In between the trees, the famous temple of Bhimakali, appeared at a distance. The gongs went off, announcing the Grand evening Aarti at the temple.
It was indeed time to get back from nature to civilisation. As we entered the idyllic Hotel Shrikhand, a flower spread welcomed us there as well. From Crimson Dahlias to the fragrant Himalayan Champaca, the hotel premises were a flower paradise too.
My top reasons why you must choose this hotel (apart from the flower show)
1. Splendid views of the Shrikhand Mahadev (on a clear day, you can see the snow capped peaks in full view)
2. Proximity to the Bhimakali temple (a detailed blog post on the beauty of this temple will up soon)
3. Idyllic cottages and pretty windows (The windows that became props to pose and click pictures!)

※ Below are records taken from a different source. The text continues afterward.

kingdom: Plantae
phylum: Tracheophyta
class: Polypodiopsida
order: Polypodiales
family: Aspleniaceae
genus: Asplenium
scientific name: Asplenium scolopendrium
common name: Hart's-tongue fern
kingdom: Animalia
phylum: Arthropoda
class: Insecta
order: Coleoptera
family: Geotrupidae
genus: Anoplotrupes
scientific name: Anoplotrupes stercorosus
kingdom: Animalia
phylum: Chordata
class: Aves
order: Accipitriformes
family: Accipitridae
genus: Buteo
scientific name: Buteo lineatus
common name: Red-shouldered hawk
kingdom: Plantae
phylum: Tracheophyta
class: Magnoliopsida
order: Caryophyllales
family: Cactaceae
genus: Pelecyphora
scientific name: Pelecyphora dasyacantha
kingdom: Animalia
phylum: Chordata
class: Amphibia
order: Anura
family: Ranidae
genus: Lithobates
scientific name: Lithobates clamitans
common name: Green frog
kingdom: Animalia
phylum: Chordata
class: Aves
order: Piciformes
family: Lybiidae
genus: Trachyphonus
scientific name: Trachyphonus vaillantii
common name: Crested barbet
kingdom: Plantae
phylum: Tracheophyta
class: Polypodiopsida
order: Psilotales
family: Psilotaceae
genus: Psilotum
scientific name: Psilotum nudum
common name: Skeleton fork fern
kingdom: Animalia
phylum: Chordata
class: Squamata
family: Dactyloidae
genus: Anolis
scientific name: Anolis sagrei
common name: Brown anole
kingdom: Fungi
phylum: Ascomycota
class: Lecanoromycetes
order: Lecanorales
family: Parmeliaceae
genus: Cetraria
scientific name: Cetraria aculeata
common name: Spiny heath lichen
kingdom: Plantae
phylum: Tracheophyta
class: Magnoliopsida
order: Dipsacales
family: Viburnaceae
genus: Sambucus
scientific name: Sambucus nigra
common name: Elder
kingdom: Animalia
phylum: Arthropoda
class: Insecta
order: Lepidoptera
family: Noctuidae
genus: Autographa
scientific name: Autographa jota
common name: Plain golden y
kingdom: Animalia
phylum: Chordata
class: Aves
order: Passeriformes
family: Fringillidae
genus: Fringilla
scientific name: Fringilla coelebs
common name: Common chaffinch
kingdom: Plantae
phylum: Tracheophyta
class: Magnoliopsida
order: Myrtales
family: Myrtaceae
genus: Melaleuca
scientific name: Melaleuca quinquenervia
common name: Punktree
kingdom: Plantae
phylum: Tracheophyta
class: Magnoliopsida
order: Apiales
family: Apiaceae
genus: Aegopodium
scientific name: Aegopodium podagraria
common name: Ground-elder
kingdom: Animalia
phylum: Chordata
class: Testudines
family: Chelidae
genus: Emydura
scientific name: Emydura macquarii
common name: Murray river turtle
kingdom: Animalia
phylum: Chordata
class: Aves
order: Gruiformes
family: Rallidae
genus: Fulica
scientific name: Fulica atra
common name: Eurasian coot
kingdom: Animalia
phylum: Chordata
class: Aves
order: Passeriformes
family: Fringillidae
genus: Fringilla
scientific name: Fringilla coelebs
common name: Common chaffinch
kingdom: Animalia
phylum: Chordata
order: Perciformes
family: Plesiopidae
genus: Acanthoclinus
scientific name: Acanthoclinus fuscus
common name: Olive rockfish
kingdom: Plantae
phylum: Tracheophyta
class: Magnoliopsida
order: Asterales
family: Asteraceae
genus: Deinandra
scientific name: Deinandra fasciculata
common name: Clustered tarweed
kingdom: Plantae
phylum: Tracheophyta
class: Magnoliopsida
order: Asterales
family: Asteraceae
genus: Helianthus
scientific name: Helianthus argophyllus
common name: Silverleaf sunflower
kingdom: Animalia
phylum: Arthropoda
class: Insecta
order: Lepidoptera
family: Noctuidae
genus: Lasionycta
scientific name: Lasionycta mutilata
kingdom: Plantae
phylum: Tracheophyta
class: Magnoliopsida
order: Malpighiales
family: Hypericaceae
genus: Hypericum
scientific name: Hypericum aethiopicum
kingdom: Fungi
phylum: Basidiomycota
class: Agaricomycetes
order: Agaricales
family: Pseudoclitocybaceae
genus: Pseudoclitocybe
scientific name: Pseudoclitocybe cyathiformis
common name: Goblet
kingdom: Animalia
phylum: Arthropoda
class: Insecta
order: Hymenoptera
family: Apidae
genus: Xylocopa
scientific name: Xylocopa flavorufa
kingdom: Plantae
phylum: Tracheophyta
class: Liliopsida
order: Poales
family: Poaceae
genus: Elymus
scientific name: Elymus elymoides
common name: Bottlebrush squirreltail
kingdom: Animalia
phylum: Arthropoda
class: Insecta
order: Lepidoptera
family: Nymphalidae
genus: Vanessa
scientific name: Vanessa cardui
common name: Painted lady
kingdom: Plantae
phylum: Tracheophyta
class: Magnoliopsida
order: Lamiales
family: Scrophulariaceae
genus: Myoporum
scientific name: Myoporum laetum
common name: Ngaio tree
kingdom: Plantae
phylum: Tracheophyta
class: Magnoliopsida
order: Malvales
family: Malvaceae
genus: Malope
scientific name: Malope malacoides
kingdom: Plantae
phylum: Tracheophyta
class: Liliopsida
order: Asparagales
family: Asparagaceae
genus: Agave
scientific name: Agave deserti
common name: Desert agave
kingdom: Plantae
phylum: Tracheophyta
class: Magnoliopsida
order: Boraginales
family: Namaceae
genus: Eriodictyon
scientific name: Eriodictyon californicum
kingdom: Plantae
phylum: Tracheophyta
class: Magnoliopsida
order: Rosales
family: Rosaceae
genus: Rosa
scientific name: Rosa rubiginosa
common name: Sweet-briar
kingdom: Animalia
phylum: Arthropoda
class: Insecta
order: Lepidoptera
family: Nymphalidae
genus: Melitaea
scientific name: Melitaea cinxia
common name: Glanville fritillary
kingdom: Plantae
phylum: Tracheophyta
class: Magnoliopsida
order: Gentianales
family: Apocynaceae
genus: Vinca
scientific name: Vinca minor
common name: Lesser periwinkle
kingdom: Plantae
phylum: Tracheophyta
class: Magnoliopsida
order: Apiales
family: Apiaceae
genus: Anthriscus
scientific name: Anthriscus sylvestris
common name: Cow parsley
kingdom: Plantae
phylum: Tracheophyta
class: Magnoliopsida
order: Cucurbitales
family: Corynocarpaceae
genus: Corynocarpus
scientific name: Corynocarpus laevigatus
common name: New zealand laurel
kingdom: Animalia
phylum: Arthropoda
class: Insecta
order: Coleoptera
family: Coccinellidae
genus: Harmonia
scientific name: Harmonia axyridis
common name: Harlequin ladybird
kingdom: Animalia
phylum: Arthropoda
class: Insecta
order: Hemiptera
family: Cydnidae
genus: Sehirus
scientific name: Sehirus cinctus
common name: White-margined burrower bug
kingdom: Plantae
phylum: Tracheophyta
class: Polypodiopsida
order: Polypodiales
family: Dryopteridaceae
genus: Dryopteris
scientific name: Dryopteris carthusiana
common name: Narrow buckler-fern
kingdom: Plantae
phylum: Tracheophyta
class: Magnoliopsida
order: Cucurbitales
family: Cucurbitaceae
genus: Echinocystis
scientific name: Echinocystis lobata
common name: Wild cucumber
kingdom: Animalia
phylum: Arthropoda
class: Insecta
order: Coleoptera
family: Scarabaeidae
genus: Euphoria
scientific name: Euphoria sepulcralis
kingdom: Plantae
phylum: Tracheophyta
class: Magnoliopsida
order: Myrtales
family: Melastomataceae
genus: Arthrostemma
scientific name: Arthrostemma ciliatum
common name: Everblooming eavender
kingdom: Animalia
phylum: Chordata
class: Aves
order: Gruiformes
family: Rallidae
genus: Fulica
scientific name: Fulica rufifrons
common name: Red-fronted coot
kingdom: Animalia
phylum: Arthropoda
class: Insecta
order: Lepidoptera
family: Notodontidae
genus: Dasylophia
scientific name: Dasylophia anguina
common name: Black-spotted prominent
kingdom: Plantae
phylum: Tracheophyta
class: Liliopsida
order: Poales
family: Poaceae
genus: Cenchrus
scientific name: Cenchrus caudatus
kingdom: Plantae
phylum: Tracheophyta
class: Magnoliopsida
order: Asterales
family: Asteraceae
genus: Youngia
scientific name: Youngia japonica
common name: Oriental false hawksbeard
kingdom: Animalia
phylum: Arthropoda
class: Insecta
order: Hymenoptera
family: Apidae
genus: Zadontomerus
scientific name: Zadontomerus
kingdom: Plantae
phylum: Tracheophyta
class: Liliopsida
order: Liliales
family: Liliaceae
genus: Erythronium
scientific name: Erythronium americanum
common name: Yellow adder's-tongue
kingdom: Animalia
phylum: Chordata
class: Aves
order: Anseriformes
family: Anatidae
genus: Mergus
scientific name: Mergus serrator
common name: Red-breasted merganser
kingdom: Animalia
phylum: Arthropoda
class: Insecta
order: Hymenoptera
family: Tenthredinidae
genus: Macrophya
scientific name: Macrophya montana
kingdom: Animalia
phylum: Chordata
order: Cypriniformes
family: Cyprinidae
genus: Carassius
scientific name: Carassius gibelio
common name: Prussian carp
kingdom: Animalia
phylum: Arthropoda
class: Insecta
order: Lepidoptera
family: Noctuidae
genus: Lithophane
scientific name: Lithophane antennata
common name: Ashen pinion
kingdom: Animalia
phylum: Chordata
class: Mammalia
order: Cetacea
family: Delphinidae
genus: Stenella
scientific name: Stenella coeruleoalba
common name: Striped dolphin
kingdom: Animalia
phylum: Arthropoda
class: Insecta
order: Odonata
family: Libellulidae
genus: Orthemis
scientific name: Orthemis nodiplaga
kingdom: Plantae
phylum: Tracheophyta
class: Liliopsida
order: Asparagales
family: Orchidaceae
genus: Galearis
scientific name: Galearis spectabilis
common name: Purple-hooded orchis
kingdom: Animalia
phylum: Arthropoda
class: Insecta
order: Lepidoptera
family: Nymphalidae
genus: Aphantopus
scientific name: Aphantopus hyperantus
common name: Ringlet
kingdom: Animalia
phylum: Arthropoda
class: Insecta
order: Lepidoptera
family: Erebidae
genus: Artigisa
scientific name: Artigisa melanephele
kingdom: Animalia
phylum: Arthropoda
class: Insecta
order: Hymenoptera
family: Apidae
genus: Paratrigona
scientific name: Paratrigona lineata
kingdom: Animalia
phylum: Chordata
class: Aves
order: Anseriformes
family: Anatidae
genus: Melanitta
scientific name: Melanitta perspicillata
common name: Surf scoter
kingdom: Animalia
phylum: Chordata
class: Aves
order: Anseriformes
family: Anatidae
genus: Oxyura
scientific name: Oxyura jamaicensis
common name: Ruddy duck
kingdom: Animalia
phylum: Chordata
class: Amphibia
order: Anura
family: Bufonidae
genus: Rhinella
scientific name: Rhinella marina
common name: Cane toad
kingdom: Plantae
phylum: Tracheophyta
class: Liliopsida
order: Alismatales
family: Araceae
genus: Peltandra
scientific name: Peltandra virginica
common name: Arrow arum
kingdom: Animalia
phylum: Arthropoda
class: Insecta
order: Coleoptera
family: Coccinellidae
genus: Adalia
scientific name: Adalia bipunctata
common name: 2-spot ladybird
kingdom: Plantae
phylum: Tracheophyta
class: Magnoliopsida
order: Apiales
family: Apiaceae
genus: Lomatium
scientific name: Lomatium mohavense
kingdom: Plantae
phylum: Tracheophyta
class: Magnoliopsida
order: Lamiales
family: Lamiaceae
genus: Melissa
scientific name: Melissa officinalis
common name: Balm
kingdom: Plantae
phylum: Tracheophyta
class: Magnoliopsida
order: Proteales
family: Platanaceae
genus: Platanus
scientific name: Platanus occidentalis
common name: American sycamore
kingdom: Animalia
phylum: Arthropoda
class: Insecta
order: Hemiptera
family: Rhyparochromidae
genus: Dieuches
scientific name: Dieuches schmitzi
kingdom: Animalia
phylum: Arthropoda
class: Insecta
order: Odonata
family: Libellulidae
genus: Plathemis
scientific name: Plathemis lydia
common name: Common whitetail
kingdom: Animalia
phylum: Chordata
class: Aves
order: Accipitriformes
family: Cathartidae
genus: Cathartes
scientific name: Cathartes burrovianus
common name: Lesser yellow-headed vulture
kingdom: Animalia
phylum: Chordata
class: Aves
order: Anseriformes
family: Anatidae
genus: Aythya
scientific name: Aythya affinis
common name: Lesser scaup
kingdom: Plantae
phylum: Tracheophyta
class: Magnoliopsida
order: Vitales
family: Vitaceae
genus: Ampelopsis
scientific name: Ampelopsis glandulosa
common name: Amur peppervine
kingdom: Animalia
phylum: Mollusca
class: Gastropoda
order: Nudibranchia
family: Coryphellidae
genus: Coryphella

4. Mr. Shiv Kumar, the extremely helpful manager with his animated stories. (Who I spoke to for 3 hours, discussing everything from traditional recipes to markets to local marriages to state routes).
If you are staying here, do walk up to the shop outside selling local food, where the lady knits cute woollen wear to engage in a chat, and bring home some hand woven beauties.
Apart from the pheasantry walk, you can also walk down to the old house of the king across the village. There is no access inside the palace but one can visit the orchards and the gardens outside. Enroute you may come across local women pressing oil from apricots and a cluster of Persimmon (Japani phal) fruit trees.
For the secret valley of flowers, the magical sounds of the forest, the colourful creepers, the tiny wildflowers that mushroomed out of nowhere, the majestic Bhimakali temple, and the stunning sunrise over the Shrikhand Mahadev peak, Sarahan you will be always be remembered.
The distance is 564 kms from Delhi and 170 kms from Shimla.
The best place to stay is HP Tourism’s Hotel Shrikhand.
It is an ideal one night halt en route Kinnaur.
The best time to visit is April-September.
It can be reached from Shimla by cabs. Buses are available till Rampur which is 23 kms away.
The pheasantry is closed in the summer season as it is breeding season for the birds.